#  > THEATER FORUM FORA >  > THEATER FORUM - ONDERWERPEN & FOTO'S >  >  Vakantietheater Orient palace

## misjel

heey,
ik zit hier op vakantie met een best wel mooi theater met het volgende(weet van de meeste dingen de merken niet srry):
behringer mixertjes verschillende
2x rcf Art 300 fullrange boxen 300 watt
2x subwoofer
8x par 64 long
15x theaterspots
4x Movingheads
4x blacklights 
1x stroboscoop
1x beamer
1x volgspot

het gaat hier om een theater wat bij een hotel hier in turkije hoort.
graag recties,
groeten misjel

----------


## WinterS

> ik dacht dat dit een foto forum was? 
>  Waar zijn de foto's dan?



het is een onderwerpen & (EN) foto forum...

@misjel: wat moet er eigenlijk gezegt worden over dit materiaal?

----------


## sfvb

voor een hotel vind ik dit zeer goed. zoiets heb ik nog in geen een hotel gezien.
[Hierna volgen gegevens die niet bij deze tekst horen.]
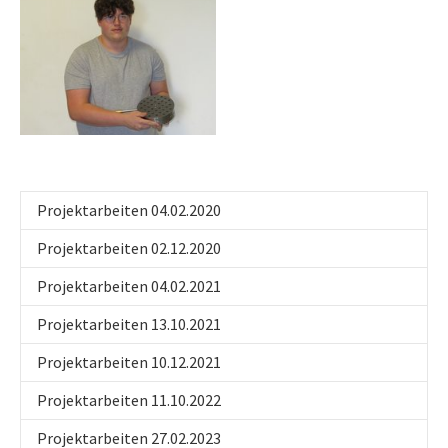
Projektarbeiten 04.02.2020
Projektarbeiten 02.12.2020
Projektarbeiten 04.02.2021
Projektarbeiten 13.10.2021
Projektarbeiten 10.12.2021
Projektarbeiten 11.10.2022
Projektarbeiten 27.02.2023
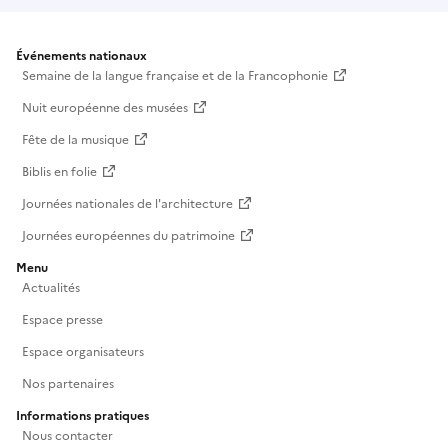
Événements nationaux
Semaine de la langue française et de la Francophonie
Nuit européenne des musées
Fête de la musique
Biblis en folie
Journées nationales de l'architecture
Journées européennes du patrimoine
Menu
Actualités
Espace presse
Espace organisateurs
Nos partenaires
Informations pratiques
Nous contacter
Ben vandaag net terug uit egypte, in ons hotel  hadden ze 'maar' 12 parren, verder geen safety's en trusklemmen. volgens mij was alles met schroeven en tie-raps aan elkaar gemaakt. aarde hadden ze ook nog nooit van gehoord

----------


## misjel

ik ben nog aan het zoeken voor verdere merken en versterkers,
en foto's komen ook nog.
vanavond een musical in het theater: grease.
ojaa en de rcf boxen worden na de show op een terrasje neer gezet met mic. erbij. dan is er altijd wel iemand die een cdtje of een gitaar bij zich heeft.
ook hiervan komen nog wel fotos.
site van het hotel(staan ook foto's):
www.orientpalace.com.tr

Groeten misjel

----------


## AJB

Sorry lieve mensen, maar dit is compleet oninteressant en irrelevant voor het Theatertopic. Het bespreken van kleine setjes licht & geluid mag in het drive-in show forum.


Slot erop...

----------